New Required Reporting Proposed to Close Gender Pay Gap


On Friday, President Obama announced a proposal submitted by the EEOC that would require employers with 100+ employees to report, not just employee demographic data, but also pay data. The objective is for employers to provide data that could then be used to search for patterns of discrimination, or to support existing discrimination claims. It is hoped that the report will spotlight any inequities in pay data by gender, race, and ethnicity, and prompt employers to examine their pay practices and correct any potential discriminatory practices.

The Deets:

Who has to comply with the reporting of pay data?

  • Any employer in the US with 100+ employee

When will you have to comply?

  • The proposal was officially published on 2/1/2016, which means it has the normal 60 day commentary period until 4/1/2016.
  • Assuming all goes as planned, the first report will be due 9/30/2017, using data from any pay period between July and September of 2017. So, you have more than a year and a half to find and resolve any potential issues.
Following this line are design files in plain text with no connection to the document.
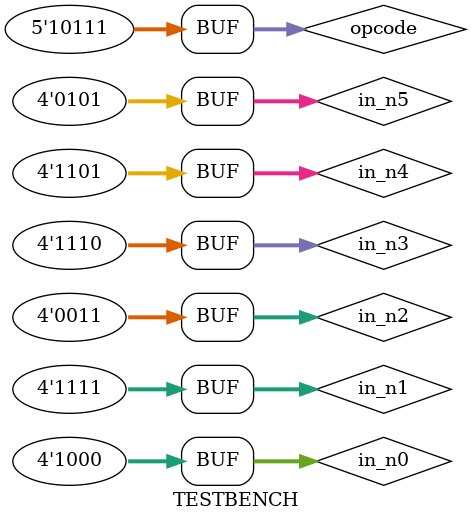
<source format=sv>
`timescale 1ns/1ps

module TESTBENCH();

logic [3:0] in_n0, in_n1, in_n2, in_n3, in_n4, in_n5;
logic [4:0] opcode;
logic [8:0] out_n;

initial begin
    in_n0 = 13;
    in_n1 = 8;
    in_n2 = 9;
    in_n3 = 0;
    in_n4 = 9;
    in_n5 = 12;
    opcode = 5'b11001;
    #30
    in_n0 = 3;
    in_n1 = 4;
    in_n2 = 7;
    in_n3 = 5;
    in_n4 = 2;
    in_n5 = 14;
    opcode = 5'b11011;
    #30
    in_n0 = 8;
    in_n1 = 15;
    in_n2 = 3;
    in_n3 = 14;
    in_n4 = 13;
    in_n5 = 5;
    opcode = 5'b10111;
end

CN I_CN(
	.opcode(opcode), .in_n0(in_n0),
	.in_n1(in_n1),
	.in_n2(in_n2),	.in_n3(in_n3),
	.in_n4(in_n4),
	.in_n5(in_n5),
	.out_n(out_n)
);

endmodule
</source>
What does compliance look like?

How can you comply?

This proposed reporting is huge because it makes visible any differences in pay trends. Once those differences are visible and documented, they have to be corrected. So what should you do? Get ahead of it! You’ve got some time to get your ducks in a row. Get!

  • Make sure you are appropriately gathering information on your employee demographics, including race, gender, and ethnicity data.

 

  • Do an audit. In most cases, if you have a lawyer conduct that audit, the results are protected by attorney/client privilege. In any case, you should absolutely be looking to see that you are paying fairly for similar positions with similar responsibilities. If you have employees in NY or California, this is triply important for you as in each of your states, there is new legislation requiring fair pay on the basis of gender. PayScale will be hosting a webinar on February 11th that digs into the California Fair Pay Act.

 

  • Have a sound compensation plan (ie legally defensible). How is your starting wage determined? How are increases determined? Make sure that you can explain any difference in pay that exists.
  • Ensure that pay practices are clear and documented. Every manager should know how pay is determined in your organization.
  • Training your managers on what pay discrimination means, and the laws that prevent it. You’ll need their help to comply.
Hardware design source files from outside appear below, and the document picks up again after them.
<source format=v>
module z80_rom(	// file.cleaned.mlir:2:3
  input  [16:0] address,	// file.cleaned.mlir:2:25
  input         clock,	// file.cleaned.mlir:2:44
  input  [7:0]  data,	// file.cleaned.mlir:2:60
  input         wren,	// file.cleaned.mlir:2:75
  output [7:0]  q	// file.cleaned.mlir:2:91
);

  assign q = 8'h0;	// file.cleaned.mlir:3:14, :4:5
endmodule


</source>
Here’s something not to do: don’t decide to pay everyone the same because you’re afraid of reporting on you pay practices. Performance still matters, and it matters even more to the millennial population that is now the workforce’s largest population. Notice that a lot of litigation is talking now about fair pay not equal pay. It’s fair to be paid more if, given the same experience and opportunities, your work outperforms your peer’s work—regardless of which demographic box you fit into.

Go Beyond Compliance

On Friday, President Obama also announced that there will be a White House summit on “the United State of Women” in May. Much like he isn’t stopping with mere compliance, you can’t afford to do so either. Complying with the law is like trying to skimp by with the lowest performance possible to remain employed. Don’t just comply, get it right. And then once you’ve gotten it right, brag about it.

For a couple years now, a number of silicon valley tech companies have been reporting their pay diversity data. They’re committing to improving the pay bias they have, and reporting about those results. Millennials, as employees, are turning to employers who have fair pay. More than that, Millennials, as customers, are turning to companies that have fair practices as well. And the kind of fair pay that you can brag about isn’t mere compliance, it’s a much deeper and broader sense of fair pay that says:

  • For people working in similar jobs, we don’t have pay discrimination based on your demographic (gender, race, ethnicity)
  • We seek to have gender and racial diversity in our tech roles, which have tended to be less diverse
  • We seek to have gender and racial diversity in our leadership roles, which have tended to be less diverse

Now getting that right? That’s really something to brag about. Complying with the law is boring and kind of old school. Of the 50 states plus the District of Columbia, only 7 don’t have explicit equal pay laws regarding gender. And of those 7 states, 5 already have anti-discrimination laws on the books. Bottom line, in most places, fair pay is already legislated, it’s just not enforced. The litigation in NY and California, along with this proposed mandatory reporting, just seeks to push harder on the existing foundation. So find out where you are, and push the envelope a little. After all, were we not all created equal?

 

DISCLAIMER: this is intended to be informational, not to serve as legal advice.  If you think you have a potential pay discrimination issue, seek out a lawyer.